Neuroscience: Sample size matters in studies linking brain scans to behaviour

Studies assessing the association between brain structure and/or function with complex behaviours require thousands of people to make the results reliable, an analysis of data from around 50,000 individuals in Nature reveals.

Brain-wide association studies (BWAS) aim to use data from brain scans, such as magnetic resonance imaging (MRI), to look for links between variation in brain structure and/or function and characteristics related to cognition and mental health. Such associations may help us to predict or prevent psychiatric diseases and improve our understanding of human cognitive abilities. However, the high costs associated with obtaining MRI data (around US $1,000 per hour) have limited the sample sizes of BWAS (often to around 25 participants), which makes it hard to obtain reproducible results.

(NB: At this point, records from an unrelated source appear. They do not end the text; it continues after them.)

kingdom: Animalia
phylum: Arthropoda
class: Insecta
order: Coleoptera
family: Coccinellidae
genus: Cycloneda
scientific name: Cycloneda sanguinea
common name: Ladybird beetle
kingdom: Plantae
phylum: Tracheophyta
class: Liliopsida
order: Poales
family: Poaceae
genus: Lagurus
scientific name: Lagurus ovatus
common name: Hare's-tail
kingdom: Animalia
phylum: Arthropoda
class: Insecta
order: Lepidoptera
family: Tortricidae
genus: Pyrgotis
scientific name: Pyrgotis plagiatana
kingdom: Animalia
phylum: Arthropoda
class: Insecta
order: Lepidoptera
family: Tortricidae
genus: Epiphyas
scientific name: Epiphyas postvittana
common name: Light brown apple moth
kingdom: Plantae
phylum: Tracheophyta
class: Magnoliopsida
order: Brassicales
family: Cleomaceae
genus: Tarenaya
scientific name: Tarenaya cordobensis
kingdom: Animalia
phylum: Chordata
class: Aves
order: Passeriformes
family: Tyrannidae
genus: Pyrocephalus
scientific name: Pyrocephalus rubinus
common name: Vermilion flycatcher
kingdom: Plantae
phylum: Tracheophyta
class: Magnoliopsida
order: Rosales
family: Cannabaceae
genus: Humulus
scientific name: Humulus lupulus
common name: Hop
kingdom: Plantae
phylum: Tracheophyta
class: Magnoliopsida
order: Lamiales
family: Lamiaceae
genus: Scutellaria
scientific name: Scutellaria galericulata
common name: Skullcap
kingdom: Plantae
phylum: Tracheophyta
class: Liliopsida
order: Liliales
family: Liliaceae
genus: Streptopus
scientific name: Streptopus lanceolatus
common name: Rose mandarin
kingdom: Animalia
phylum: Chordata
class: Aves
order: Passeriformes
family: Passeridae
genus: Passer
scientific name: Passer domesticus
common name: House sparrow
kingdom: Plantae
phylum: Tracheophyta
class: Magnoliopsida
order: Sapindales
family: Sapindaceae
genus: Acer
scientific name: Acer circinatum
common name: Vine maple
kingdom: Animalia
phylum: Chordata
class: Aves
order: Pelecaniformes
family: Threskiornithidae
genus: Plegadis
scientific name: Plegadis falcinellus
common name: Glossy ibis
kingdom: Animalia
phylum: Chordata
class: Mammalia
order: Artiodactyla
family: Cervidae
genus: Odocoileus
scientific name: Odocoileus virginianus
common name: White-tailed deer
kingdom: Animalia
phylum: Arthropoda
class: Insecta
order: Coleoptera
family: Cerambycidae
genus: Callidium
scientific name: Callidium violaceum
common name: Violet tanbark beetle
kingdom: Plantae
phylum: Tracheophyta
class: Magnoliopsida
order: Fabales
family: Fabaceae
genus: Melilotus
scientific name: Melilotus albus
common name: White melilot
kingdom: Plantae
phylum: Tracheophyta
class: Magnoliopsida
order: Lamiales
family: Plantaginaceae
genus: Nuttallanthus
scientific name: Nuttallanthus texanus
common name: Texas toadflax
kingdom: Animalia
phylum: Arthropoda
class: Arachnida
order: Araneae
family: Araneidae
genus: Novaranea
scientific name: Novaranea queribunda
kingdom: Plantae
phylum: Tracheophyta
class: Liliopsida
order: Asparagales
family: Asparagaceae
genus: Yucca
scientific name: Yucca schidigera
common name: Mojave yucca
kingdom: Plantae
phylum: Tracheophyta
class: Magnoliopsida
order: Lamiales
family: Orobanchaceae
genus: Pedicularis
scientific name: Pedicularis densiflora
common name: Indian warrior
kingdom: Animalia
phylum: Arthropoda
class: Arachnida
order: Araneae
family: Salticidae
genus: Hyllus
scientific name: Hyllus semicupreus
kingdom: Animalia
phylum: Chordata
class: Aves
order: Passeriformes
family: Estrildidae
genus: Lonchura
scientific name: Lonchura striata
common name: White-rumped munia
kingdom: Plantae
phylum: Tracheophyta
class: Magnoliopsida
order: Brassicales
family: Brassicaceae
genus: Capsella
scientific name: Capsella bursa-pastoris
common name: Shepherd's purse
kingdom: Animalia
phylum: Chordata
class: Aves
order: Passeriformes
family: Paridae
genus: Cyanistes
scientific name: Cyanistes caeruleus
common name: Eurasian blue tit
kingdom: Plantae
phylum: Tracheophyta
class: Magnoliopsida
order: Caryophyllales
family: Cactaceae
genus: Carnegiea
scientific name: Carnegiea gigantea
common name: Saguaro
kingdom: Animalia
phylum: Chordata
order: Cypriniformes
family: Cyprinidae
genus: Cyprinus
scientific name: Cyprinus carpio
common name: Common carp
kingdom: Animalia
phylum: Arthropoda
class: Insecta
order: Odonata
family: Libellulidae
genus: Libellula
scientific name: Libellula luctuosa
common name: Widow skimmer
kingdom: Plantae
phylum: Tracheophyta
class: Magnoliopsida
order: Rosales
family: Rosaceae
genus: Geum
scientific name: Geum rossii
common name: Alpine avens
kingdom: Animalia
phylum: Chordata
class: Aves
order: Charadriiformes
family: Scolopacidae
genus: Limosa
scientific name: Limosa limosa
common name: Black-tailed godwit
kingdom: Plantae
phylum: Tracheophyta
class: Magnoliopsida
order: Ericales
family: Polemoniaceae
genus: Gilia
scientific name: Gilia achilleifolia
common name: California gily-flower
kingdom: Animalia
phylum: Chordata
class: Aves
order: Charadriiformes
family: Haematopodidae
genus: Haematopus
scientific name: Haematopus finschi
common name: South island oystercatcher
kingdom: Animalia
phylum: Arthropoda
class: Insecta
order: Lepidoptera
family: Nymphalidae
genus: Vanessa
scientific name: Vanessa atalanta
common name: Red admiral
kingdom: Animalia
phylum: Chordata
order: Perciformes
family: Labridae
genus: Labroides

Scott Marek and colleagues evaluate the effect of sample sizes on brain-wide association reproducibility. They analyse data from three of the largest neuroimaging studies to date: the Adolescent Brain Cognitive Development study (11,874 participants), the Human Connectome Project (1,200 participants) and the UK Biobank (35,735 participants), allowing them to investigate the reliability of BWAS with samples ranging from 25 to more than 30,000. Their analyses reveal that small BWAS sample sizes result in inflated effect sizes and irreproducible associations. As sample sizes reach the thousands, replication rates begin to improve and effect-size inflation decreases. Variability across population subsamples and small association effects can explain widespread BWAS replication failures, the authors note, and suggest that the results from any BWAS with smaller sample sizes should be interpreted with a degree of caution.

Future efforts to improve the outcomes of BWAS could include mandatory sharing policies to aggregate data and focussing on the most robust associations between brain structure, function and cognitive or mental health traits, the authors conclude.